Attempting to use UTAU without AppLocale or changing your system locale (see below) will result in strange errors, usually taking the from of strings of question marks, regardless of the type of voicebank you are using.
Changing the locale to Japanese (recommended)
Changing your system locale to Japanese will not put your entire computer in Japanese. Your computer’s menus and the vast majority of programs will still be English. Please read the notes section below before changing locale.
In order to install UTAU properly on Windows, be it Windows XP, Vista, or 7, your system locale must be set to Japanese before you download the ZIP file containing the UTAU program. If you changed the locale after downloading UTAU, you will still run into issues, such as Defoko's voicebank being in mojibake. If you already downloaded UTAU on a non-Japanese locale, delete it and re-download it after changing to Japanese.
To change system locale, you must be logged in with administrator privileges. In some operating systems, the option to change locale will not even be visible if you are not logged in as an administrator.
In Windows XP:
Start>Control Panel>Regional and Language Options>Advanced
Under the “Language for non-Unicode programs” part, select Japanese. Apply the changes. Allow your computer to restart.
NOTE: Windows XP does not come with Japanese fonts. I did not need the original install disks to install said fonts, but I have been told this is the exception, not the norm. When you change the locale to Japanese, your computer will give you instructions on how to install the fonts, usually referred to as "East Asian Language Packs," if they have not been installed already. Follow those instructions; they'll tell you if you need the disks or not.
In Windows Vista or 7:
Start>Control Panel>Clock, Language, and Region>Administrative>Language for non-Unicode programs>Change system locale
Change it to Japanese, then select Apply. Allow your computer to restart.
Notes about changing system locale on any Windows computer
A few programs, such as Sims 2, Sims 3, and Spore, are known to look at system locale and, based on that, assume you speak the same language as the language listed in the locale. This can lead to a few interesting effects; under a Japanese locale, the installer for Sims 3 might run in Japanese, but the actual program will be English. If you are worried about the potential effects, you can set your locale back to its original setting when installing a new program, but as an owner of Spore and Sims 3, I have had no issues.
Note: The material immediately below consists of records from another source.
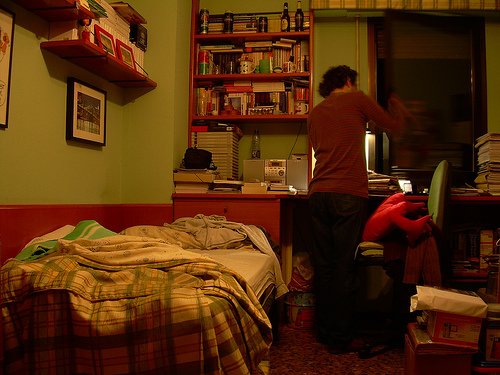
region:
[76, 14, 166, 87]
red frames on shelf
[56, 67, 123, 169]
black framed picture on wall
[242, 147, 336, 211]
silver stereo on table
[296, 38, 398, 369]
man standing near table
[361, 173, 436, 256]
red pillow on chair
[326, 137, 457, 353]
green swivel chair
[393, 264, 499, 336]
copier paper on box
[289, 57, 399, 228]
red striped shirt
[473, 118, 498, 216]
stack of book on table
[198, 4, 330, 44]
bottles and cans on shelf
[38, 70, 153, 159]
black picture framed picture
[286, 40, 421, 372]
boy standing in bedroom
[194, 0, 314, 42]
empty beer bottles on shelf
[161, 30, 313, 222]
books on shelf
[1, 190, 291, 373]
unmade bed in bedroom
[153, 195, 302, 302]
grey sweat pants on bed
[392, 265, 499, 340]
copier paper on boxes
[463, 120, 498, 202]
stack of books on table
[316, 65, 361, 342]
person wearing jeans and a striped shirt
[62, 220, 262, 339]
unmade bed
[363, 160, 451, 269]
green office chair with a pillow on it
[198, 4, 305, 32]
beer bottles and cans on a shelf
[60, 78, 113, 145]
framed artwork on the wall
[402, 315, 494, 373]
cardboard boxes stacked on the floor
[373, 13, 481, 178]
window above the desk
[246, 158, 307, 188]
silver stereo and speakers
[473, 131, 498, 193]
stack of books on the desk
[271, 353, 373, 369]
carpeted bedroom floor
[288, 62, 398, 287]
the boy is wearing red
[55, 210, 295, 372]
the bed is unmade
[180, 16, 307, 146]
books on shelf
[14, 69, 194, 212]
wall is green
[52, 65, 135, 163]
there is a picture on the wall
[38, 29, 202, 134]
there is a shelf made of wood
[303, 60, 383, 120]
the boy has brown hair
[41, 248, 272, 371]
the blanket is plaid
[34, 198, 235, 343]
there is blanket on the bed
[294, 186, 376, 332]
the boys pants are black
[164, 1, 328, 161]
RED CLUTTERED SHELF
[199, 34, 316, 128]
SEVERAL BOOKS ON SHELF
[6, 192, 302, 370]
THE BED IS UNMADE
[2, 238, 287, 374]
BEDSPREAD AT FOOT OF BED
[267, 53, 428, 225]
MAN IN RED COLORED SHIRT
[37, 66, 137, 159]
PICTURE HANGING ON WALL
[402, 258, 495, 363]
PAPER WRAPPED PACKAGE ON TOP OF BOX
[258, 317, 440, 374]
RED COLORED CARPET ON FLOOR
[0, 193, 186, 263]
RED PANELING AT BOTTOM OF WALL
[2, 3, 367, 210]
WALL IS PAINTED GREEN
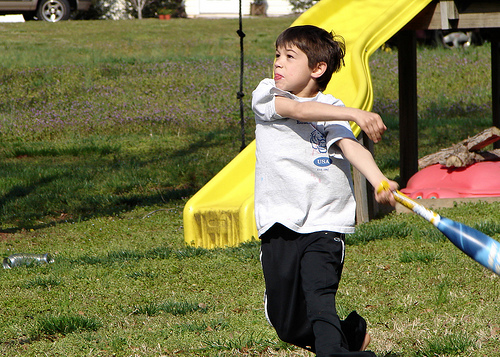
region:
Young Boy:
[251, 19, 398, 355]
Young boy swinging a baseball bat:
[250, 19, 499, 355]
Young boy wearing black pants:
[249, 24, 400, 355]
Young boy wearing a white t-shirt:
[247, 21, 397, 356]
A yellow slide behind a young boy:
[179, 0, 439, 354]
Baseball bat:
[378, 178, 499, 287]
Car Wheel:
[36, 0, 71, 24]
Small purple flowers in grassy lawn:
[0, 57, 226, 161]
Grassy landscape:
[2, 275, 244, 356]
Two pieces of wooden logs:
[416, 125, 499, 170]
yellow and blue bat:
[378, 181, 499, 274]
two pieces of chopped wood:
[416, 126, 498, 168]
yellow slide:
[183, 1, 426, 248]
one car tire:
[37, 0, 69, 23]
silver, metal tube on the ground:
[5, 251, 53, 269]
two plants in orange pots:
[155, 7, 172, 20]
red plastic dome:
[397, 158, 499, 204]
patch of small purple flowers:
[11, 51, 483, 133]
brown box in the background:
[248, 2, 264, 14]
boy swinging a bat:
[251, 23, 398, 348]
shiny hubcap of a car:
[41, 4, 68, 21]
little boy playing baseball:
[251, 17, 499, 328]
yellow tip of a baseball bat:
[376, 172, 443, 227]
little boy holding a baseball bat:
[252, 29, 494, 299]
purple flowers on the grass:
[56, 45, 224, 141]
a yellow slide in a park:
[336, 2, 429, 102]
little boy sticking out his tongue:
[260, 22, 340, 114]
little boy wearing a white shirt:
[247, 18, 367, 231]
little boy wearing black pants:
[261, 225, 380, 340]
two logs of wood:
[424, 117, 496, 169]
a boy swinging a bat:
[234, 20, 498, 350]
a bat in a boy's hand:
[370, 164, 498, 269]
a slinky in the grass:
[0, 242, 53, 278]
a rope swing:
[224, 1, 273, 161]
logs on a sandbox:
[413, 108, 498, 175]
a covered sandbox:
[397, 153, 497, 214]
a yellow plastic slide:
[184, 1, 450, 247]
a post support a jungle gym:
[392, 32, 427, 187]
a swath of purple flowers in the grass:
[4, 45, 262, 127]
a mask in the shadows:
[436, 29, 478, 50]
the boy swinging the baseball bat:
[196, 23, 417, 340]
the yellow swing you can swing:
[260, 5, 455, 21]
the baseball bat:
[366, 180, 498, 263]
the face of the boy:
[269, 37, 369, 88]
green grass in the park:
[64, 20, 184, 162]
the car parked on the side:
[1, 1, 138, 21]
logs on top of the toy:
[399, 140, 496, 175]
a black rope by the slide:
[226, 13, 248, 156]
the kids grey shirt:
[232, 131, 362, 195]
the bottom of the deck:
[442, 3, 465, 40]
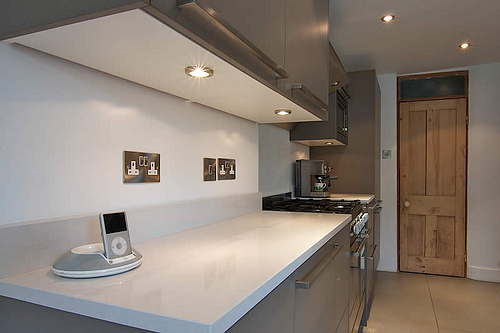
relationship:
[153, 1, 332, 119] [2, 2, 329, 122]
handles on cabinets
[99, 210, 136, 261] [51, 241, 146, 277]
ipod on trackpad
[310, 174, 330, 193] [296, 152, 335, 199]
pot on machine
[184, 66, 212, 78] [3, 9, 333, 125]
light beneath cabinet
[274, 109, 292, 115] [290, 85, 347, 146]
light beneath cabinet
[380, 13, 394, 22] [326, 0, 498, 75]
light on ceiling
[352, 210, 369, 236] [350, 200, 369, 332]
control dials on oven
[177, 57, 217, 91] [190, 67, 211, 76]
light on fixture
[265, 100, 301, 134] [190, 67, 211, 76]
light on fixture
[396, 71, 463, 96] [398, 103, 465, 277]
window above door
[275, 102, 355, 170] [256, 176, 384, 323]
microwave mounted above stove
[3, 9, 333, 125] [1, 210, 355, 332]
cabinet above counter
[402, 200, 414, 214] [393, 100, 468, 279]
knob on door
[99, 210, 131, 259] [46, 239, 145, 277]
ipod in speaker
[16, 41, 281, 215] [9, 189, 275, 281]
wall above backsplash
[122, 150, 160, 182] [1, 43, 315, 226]
picture hanging on wall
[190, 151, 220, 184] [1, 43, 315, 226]
picture hanging on wall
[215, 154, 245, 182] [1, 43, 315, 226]
picture hanging on wall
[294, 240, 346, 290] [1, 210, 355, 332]
handle below counter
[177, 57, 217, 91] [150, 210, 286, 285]
light above counter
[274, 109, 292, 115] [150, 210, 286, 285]
light above counter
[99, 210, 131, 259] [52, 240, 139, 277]
ipod plugged into speakers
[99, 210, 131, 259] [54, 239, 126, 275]
ipod in dock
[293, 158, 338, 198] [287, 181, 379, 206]
coffee maker on counter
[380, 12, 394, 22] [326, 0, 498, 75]
light on ceiling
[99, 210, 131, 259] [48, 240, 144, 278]
ipod on dock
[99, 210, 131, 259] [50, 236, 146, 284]
ipod plugged into dock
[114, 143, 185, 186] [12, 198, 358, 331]
plug above counter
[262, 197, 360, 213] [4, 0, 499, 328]
kitchen stove in kitchen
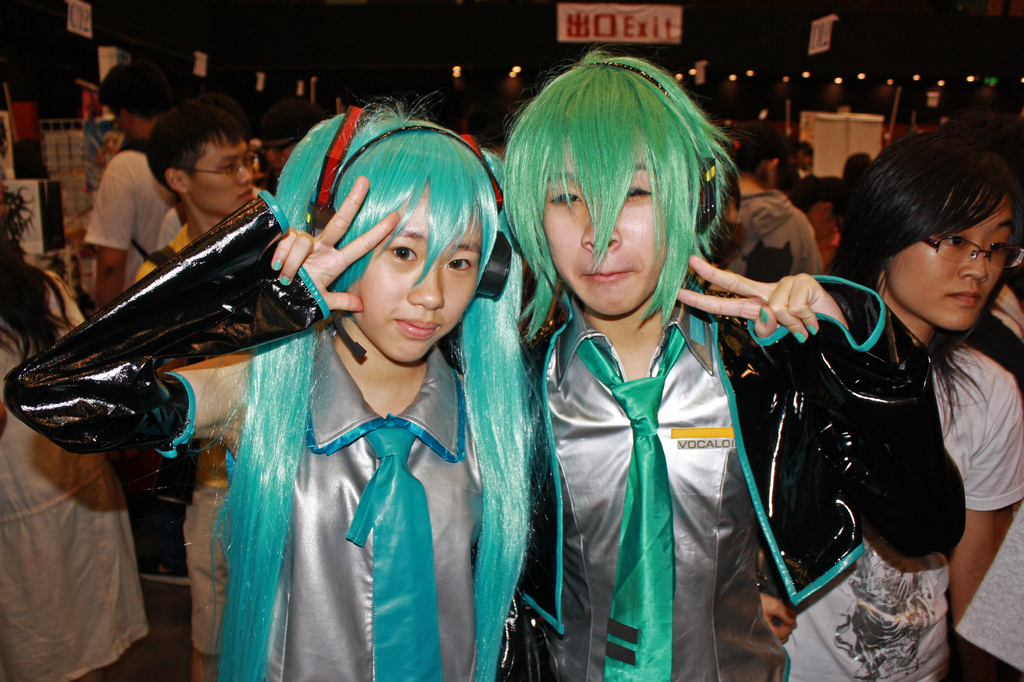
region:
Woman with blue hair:
[212, 102, 538, 679]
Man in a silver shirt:
[541, 300, 788, 680]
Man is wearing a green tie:
[576, 316, 691, 680]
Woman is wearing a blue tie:
[345, 417, 438, 680]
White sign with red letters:
[554, 3, 682, 43]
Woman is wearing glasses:
[920, 227, 1022, 270]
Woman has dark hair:
[826, 126, 1020, 421]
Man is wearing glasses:
[175, 149, 258, 182]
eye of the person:
[441, 255, 483, 276]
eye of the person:
[542, 184, 572, 211]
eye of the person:
[605, 180, 651, 210]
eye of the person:
[912, 221, 957, 245]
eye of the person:
[962, 233, 1001, 265]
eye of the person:
[241, 146, 261, 170]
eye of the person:
[210, 157, 234, 173]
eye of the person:
[750, 149, 754, 176]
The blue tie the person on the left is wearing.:
[356, 430, 440, 675]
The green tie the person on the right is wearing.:
[596, 351, 674, 675]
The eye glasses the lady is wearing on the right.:
[901, 225, 1015, 268]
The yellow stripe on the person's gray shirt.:
[661, 424, 737, 444]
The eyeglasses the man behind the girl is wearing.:
[196, 155, 257, 181]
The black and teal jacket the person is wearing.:
[517, 281, 961, 614]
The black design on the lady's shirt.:
[819, 538, 921, 675]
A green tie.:
[576, 326, 688, 681]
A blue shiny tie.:
[346, 421, 444, 681]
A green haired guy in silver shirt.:
[498, 52, 966, 681]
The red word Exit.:
[618, 11, 676, 41]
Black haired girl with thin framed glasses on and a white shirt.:
[757, 125, 1020, 680]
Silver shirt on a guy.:
[531, 293, 795, 680]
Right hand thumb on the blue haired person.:
[320, 292, 366, 312]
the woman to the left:
[27, 101, 555, 665]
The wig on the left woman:
[251, 107, 527, 307]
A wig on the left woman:
[255, 99, 518, 277]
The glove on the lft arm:
[15, 187, 319, 450]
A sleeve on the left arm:
[28, 171, 314, 443]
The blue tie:
[341, 414, 481, 674]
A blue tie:
[325, 412, 471, 673]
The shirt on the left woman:
[227, 345, 507, 674]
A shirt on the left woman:
[224, 330, 537, 669]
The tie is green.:
[606, 376, 702, 670]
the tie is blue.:
[356, 395, 448, 627]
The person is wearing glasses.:
[186, 139, 275, 174]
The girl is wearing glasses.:
[923, 225, 1006, 271]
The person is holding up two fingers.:
[306, 183, 393, 260]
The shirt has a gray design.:
[852, 535, 952, 663]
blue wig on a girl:
[233, 102, 540, 668]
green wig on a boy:
[497, 71, 728, 335]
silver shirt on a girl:
[252, 348, 494, 675]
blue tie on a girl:
[352, 421, 460, 679]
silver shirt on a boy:
[498, 317, 792, 679]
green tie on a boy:
[574, 341, 705, 665]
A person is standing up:
[508, 84, 825, 676]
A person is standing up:
[40, 124, 524, 663]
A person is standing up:
[699, 117, 795, 318]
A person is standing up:
[797, 179, 859, 282]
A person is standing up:
[793, 136, 816, 184]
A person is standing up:
[119, 122, 233, 269]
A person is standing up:
[249, 93, 322, 177]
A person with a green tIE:
[554, 72, 755, 671]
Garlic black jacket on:
[470, 145, 888, 627]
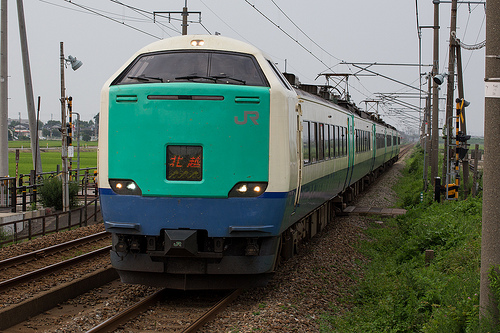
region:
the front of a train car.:
[84, 19, 292, 288]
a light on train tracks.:
[50, 39, 95, 218]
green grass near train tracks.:
[346, 144, 497, 330]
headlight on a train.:
[96, 174, 143, 202]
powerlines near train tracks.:
[226, 0, 426, 137]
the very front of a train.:
[149, 131, 216, 191]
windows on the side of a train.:
[284, 111, 366, 176]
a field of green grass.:
[0, 130, 95, 185]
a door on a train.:
[341, 111, 358, 193]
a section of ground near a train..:
[326, 251, 343, 283]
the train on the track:
[98, 22, 405, 286]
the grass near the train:
[382, 151, 443, 329]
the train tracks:
[42, 293, 225, 331]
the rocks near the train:
[263, 250, 331, 331]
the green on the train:
[112, 105, 163, 186]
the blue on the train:
[110, 200, 187, 223]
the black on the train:
[111, 248, 166, 269]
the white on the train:
[275, 105, 293, 175]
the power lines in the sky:
[246, 1, 375, 91]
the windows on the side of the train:
[297, 94, 399, 183]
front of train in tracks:
[80, 23, 308, 263]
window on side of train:
[290, 117, 305, 162]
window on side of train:
[308, 122, 318, 159]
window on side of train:
[321, 125, 331, 157]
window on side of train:
[325, 125, 335, 160]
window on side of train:
[335, 127, 345, 154]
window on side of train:
[351, 131, 361, 150]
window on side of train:
[359, 130, 370, 148]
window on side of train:
[374, 132, 379, 144]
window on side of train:
[386, 132, 389, 144]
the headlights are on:
[62, 155, 291, 211]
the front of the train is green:
[87, 40, 280, 194]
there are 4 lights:
[65, 167, 267, 195]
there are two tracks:
[3, 237, 221, 329]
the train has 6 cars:
[113, 63, 431, 221]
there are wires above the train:
[183, 8, 385, 115]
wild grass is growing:
[366, 139, 490, 323]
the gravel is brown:
[222, 205, 363, 326]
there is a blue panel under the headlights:
[75, 183, 290, 243]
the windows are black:
[109, 49, 259, 91]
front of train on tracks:
[99, 52, 269, 302]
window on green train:
[128, 50, 259, 87]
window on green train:
[296, 117, 310, 162]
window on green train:
[309, 126, 318, 166]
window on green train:
[321, 125, 328, 158]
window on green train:
[333, 125, 338, 155]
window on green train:
[338, 128, 349, 153]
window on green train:
[350, 127, 361, 152]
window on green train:
[372, 135, 380, 147]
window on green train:
[380, 135, 385, 147]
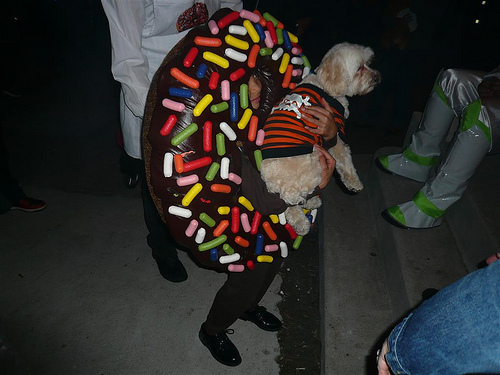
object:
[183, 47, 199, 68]
confection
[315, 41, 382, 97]
head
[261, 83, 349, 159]
t-shirt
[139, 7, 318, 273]
costume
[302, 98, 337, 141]
hand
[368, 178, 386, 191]
ground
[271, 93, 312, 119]
skull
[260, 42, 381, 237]
dog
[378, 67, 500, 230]
plastic footwear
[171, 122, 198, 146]
sprinkle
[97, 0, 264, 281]
person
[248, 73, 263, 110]
face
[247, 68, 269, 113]
hole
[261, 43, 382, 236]
fur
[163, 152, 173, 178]
sprinkle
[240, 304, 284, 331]
shoe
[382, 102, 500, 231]
shoe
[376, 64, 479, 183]
shoe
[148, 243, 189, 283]
shoe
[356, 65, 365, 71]
eye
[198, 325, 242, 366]
shoe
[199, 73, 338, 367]
boy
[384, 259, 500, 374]
denim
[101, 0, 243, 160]
apron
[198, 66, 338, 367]
lady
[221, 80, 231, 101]
sprinkle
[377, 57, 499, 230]
person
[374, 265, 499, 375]
surface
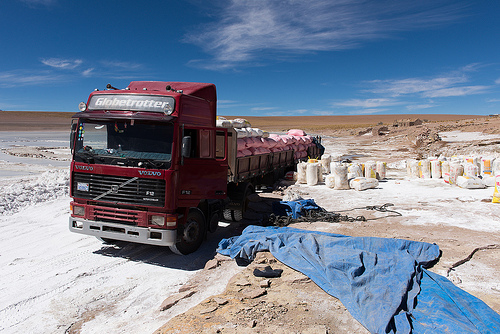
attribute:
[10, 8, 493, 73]
sky — pictured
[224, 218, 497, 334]
tent — pictured, partially visible, blue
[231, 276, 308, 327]
ground — pictured, rocky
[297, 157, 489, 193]
sacks — pictured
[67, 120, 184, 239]
truck — pictured, red, empty, volvo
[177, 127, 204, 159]
window — pictured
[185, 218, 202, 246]
rim — truck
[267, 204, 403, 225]
cord — black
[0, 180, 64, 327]
sand — white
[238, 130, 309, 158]
bags — pink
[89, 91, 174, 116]
logo — globetrotter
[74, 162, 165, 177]
volvo — silver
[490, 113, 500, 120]
house — brown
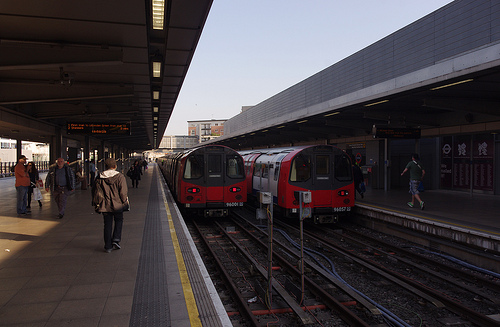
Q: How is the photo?
A: Clear.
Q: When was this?
A: Daytime.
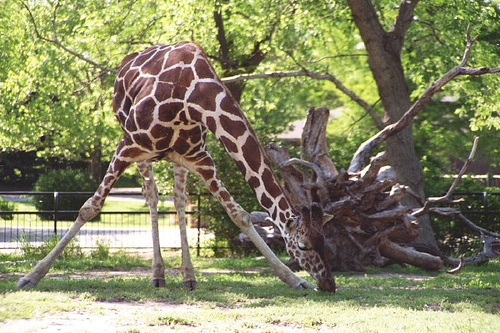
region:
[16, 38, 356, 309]
a tall giraffe bending down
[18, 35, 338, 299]
a tall giraffe eating grass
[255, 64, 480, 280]
a huge dead tree trunk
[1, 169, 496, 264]
a black fence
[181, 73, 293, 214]
a giraffe's long neck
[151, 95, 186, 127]
a brown and white spot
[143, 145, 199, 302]
a pair of back legs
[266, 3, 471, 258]
a medium sized tree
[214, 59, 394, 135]
a brown tree branch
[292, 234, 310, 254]
a giraffe's eye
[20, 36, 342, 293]
giraffe with spraddle legs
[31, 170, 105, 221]
dark green shrub in background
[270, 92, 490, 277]
twisted tree branches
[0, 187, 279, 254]
black fence behind giraffe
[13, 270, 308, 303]
hooves of giraffe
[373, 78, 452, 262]
tree trunk behind twisted branches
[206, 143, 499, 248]
shrubs along fence line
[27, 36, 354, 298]
giraffe grazing on grass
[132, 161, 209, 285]
back legs of giraffe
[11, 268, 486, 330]
grass giraffe is grazing from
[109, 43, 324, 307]
brown and tan spotted giraffe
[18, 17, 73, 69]
green leaves on brown branches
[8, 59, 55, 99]
green leaves on brown branches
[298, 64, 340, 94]
green leaves on brown branches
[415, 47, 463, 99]
green leaves on brown branches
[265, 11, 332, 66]
green leaves on brown branches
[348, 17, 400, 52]
green leaves on brown branches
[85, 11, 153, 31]
green leaves on brown branches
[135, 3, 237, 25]
green leaves on brown branches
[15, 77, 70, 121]
green leaves on brown branches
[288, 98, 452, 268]
weathered roots on a fallen tree trunk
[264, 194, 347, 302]
brown and white head of girraffe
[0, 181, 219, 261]
black metal fencing at side of road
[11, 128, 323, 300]
brown and white splayed legs of giraffe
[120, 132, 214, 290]
white and brown back legs of giraffe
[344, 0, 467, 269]
large trees with green background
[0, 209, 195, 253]
gray roadway behind metal fencing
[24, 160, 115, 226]
green round busy at the side of the road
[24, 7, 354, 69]
sunlight filtering through green leaves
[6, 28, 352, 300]
giraffe eats green grass near the sunlight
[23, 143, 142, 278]
front leg of giraffe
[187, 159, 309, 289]
front leg of giraffe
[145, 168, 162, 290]
back leg of giraffe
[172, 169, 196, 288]
back leg of giraffe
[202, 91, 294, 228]
neck of giraffe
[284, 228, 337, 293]
head of a giraffe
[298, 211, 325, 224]
horns on head of giraffe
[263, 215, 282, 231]
ear of a giraffe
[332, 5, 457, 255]
tree beside giraffe and fence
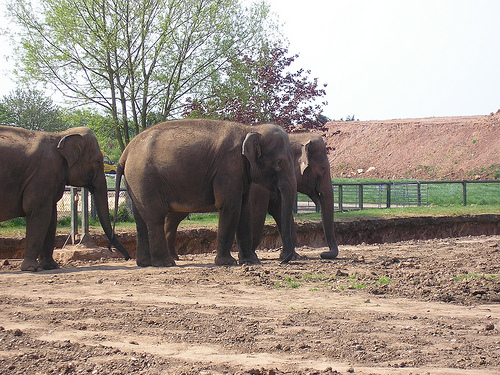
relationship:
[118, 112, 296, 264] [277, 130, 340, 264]
elephant standing with an elephant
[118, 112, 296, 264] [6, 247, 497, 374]
elephant standing in dirt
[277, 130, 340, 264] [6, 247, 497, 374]
elephant standing in dirt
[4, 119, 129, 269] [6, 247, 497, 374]
elephant standing in dirt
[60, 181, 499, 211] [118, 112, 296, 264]
fence behind elephant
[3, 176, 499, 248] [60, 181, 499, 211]
grass around fence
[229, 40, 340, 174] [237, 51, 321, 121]
tree with leaves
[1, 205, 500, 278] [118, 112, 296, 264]
ditch behind elephant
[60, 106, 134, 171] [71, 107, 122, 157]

Under a Japanese locale, \ on your keyboard might type ¥ instead of \. As \ is only ever used in file locations, this is not a very big deal.
Locale does not automatically become changed back if you turn off the computer or if there’s a power outage. If it was set to Japanese last week, unless you changed it, it will still be set to Japanese this week.
If you save a file with a Japanese file name while under Japanese locale, link to it to something, then change to English locale, your link might break. MMD models turn white due to inability to link to the texture files, UTAU voicebanks might not work, etc. It should be fixed automatically once you change back to Japanese locale.
Make sure your system locale is set to Japanese before you download:
1. The UTAU program
2. Any Japanese voicebank
3. Any voicebank that has Japanese characters somewhere in the file name (such as an English voicebank with a Japanese name)
4. Any files relating to MMD (mojibake can cause models to be missing textures, eyes, etc)
5. On second thoughts, you might as well leave your system locale to Japanese all the time, unless it causes issues with installing programs (see above).